Search code examples
pythonpysparkapache-spark-sqlazure-databricks

Reading / Extracting Data from Databricks Database (hive_metastore ) with PySpark


I am trying to read in data from Databricks Hive_Metastore with PySpark. In screenshot below, I am trying to read in the table called 'trips' which is located in the database nyctaxi.

Typically if this table was located on a AzureSQL server I was use code like the following:

df = spark.read.format("jdbc")\
    .option("url", jdbcUrl)\
    .option("dbtable", tableName)\
    .load()

Or if the table was in the ADLS I would use code similar to the following:

df = spark.read.csv("adl://mylake.azuredatalakestore.net/tableName.csv",header=True)

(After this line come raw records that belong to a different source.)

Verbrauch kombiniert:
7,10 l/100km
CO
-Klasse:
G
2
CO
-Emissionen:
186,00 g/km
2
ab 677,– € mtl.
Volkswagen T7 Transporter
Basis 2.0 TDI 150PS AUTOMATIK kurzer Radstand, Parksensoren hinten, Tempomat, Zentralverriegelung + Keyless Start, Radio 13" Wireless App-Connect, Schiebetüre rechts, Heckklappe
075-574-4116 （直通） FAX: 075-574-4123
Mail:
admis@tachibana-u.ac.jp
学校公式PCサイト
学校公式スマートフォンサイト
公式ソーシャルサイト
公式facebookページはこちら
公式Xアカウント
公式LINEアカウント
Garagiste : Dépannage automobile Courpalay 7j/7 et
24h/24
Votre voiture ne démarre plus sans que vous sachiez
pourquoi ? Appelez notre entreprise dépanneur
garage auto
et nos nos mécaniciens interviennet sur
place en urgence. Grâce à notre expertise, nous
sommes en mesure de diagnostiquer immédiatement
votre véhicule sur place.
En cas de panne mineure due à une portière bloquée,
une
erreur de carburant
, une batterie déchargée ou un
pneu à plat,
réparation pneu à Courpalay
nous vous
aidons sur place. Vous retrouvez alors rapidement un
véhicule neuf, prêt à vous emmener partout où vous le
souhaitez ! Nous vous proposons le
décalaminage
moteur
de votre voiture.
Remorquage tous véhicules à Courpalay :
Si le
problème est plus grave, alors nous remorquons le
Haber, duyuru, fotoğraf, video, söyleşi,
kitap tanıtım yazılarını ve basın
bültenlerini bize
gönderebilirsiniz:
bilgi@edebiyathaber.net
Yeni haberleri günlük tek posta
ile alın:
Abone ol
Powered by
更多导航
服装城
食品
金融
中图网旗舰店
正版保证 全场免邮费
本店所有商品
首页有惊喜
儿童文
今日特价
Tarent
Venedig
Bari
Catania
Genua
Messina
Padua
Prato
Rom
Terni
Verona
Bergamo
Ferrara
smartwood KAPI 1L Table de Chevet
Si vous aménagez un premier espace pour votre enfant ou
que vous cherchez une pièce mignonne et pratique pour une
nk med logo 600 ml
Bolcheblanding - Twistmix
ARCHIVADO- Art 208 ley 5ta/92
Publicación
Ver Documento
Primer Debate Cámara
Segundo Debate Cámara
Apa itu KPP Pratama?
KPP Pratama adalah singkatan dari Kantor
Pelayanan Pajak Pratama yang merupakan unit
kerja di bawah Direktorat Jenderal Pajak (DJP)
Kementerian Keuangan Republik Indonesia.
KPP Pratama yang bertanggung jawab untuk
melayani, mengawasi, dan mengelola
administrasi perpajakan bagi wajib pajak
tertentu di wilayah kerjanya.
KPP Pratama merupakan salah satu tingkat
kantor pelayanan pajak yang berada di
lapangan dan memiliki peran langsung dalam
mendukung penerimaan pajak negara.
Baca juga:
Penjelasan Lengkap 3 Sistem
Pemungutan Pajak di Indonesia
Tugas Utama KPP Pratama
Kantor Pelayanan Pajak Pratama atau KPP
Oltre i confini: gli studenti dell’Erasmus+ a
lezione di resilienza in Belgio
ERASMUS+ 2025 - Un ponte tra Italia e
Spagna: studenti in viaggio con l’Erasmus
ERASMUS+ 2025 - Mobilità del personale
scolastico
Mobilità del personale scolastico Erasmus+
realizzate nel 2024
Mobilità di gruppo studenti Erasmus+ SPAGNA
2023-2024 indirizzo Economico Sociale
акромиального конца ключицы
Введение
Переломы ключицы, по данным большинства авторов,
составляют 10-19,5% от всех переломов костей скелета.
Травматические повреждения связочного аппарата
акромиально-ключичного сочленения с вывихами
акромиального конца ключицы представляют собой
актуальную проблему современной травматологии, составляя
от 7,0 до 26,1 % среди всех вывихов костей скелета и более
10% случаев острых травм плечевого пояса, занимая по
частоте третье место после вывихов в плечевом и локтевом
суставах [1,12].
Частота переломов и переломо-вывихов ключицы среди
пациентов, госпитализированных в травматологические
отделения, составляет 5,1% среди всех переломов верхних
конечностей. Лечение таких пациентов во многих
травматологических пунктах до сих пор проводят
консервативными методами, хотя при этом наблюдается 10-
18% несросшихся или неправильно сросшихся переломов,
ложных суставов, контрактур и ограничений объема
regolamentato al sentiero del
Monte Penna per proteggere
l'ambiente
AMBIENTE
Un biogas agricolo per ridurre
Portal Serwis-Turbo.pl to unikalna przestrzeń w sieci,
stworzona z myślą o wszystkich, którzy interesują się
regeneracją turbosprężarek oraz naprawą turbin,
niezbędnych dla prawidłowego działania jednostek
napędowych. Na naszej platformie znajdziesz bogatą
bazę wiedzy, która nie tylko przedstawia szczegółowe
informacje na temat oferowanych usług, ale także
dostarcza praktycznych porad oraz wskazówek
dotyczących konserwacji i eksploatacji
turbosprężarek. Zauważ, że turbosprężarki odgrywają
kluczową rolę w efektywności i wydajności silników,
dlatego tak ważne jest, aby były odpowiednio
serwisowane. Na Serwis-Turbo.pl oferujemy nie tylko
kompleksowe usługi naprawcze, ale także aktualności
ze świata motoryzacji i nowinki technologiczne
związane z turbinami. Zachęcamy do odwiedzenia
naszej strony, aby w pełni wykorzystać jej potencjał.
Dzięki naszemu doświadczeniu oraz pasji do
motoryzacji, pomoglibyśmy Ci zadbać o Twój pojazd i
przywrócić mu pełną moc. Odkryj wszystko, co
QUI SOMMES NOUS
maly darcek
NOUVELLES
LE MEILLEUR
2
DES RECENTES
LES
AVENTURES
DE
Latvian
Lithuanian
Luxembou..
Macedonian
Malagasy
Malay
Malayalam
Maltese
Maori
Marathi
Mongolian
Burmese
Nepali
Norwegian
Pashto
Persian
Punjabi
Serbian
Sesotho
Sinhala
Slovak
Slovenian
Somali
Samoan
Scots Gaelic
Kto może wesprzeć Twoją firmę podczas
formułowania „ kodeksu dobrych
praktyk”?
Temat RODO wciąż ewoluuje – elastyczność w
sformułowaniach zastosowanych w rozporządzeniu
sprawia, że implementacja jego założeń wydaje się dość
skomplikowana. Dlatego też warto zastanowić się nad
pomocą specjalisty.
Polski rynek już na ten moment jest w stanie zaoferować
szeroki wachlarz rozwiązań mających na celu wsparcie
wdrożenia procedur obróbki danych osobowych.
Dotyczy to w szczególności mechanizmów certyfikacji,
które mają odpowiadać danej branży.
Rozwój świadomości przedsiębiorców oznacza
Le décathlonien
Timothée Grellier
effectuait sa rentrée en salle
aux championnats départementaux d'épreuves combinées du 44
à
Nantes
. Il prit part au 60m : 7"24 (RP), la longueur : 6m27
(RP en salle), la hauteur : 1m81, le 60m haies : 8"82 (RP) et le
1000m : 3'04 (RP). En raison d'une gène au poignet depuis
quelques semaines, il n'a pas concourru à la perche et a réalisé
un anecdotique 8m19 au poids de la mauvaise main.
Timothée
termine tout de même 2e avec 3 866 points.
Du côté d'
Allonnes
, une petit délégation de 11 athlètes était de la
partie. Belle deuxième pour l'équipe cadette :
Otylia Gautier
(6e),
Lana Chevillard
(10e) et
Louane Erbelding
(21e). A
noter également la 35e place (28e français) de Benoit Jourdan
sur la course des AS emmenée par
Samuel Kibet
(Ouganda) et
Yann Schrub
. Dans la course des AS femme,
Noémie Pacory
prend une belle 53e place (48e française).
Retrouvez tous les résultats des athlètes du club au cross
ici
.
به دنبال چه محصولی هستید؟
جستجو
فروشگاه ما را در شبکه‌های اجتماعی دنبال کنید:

Can some let me know how I would read in the table using PySpark from Databricks Database below:

enter image description here

The additional screenshot my also help

enter image description here

Ok, I've just realized that I think I should be asking how to read tables from "samples" meta_store.

In any case I would like help reading in the "trips" table from the nyctaxi database please.


Solution

  • The samples catalog can be accessed in using spark.table("catalog.schema.table").

    So you should be able to access the table using:

    df = spark.table("samples.nyctaxi.trips")
    

    Note also if you are working direct in databricks notebooks, the spark session is already available as spark - no need to get or create.